**Excerpt to read:**
────────────────────────────────────────
Erratum to: Stability in quadratic torsion theories

$$\begin{aligned} \tilde{R}_{(\mu \nu ) \rho \sigma }=\tilde{\nabla }_{[ \sigma }Q_{\rho ]\mu \nu }+ T^{\lambda }_{\cdot \rho \sigma }Q_{\lambda \mu \nu }. \end{aligned}$$

(18)

On the other hand, a missing $-1$ factor has been detected in some of the results presented in Appendix D. This factor affects only the pseudo-vectorial sector, where a change of sign must be applied to each term containing a contraction of the axial four-vector $S^\mu $ with itself. In the main body of the article, this alters part of the equations and results presented for that sector in Sects. 3.3 and 4.
────────────────────────────────────────
**Records supplied:**
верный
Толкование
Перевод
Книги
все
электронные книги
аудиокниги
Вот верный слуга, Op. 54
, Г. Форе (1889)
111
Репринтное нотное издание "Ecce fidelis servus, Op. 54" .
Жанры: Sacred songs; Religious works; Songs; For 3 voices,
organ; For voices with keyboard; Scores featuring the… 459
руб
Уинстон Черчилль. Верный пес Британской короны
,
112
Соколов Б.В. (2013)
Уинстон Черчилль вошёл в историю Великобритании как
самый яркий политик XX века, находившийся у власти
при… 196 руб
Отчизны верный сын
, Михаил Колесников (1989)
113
────────────────────────────────────────
**Exercise instructions:**
Answer these questions using the erratum on quadratic torsion theories:
1. What number labels the displayed equation?
2. Which appendix has results with a missing −1 factor?
3. Which sections in the main body of the article does that change affect?
The items have no part in this work.

**Solution:**
1. 18
2. Appendix D
3. Sects. 3.3 and 4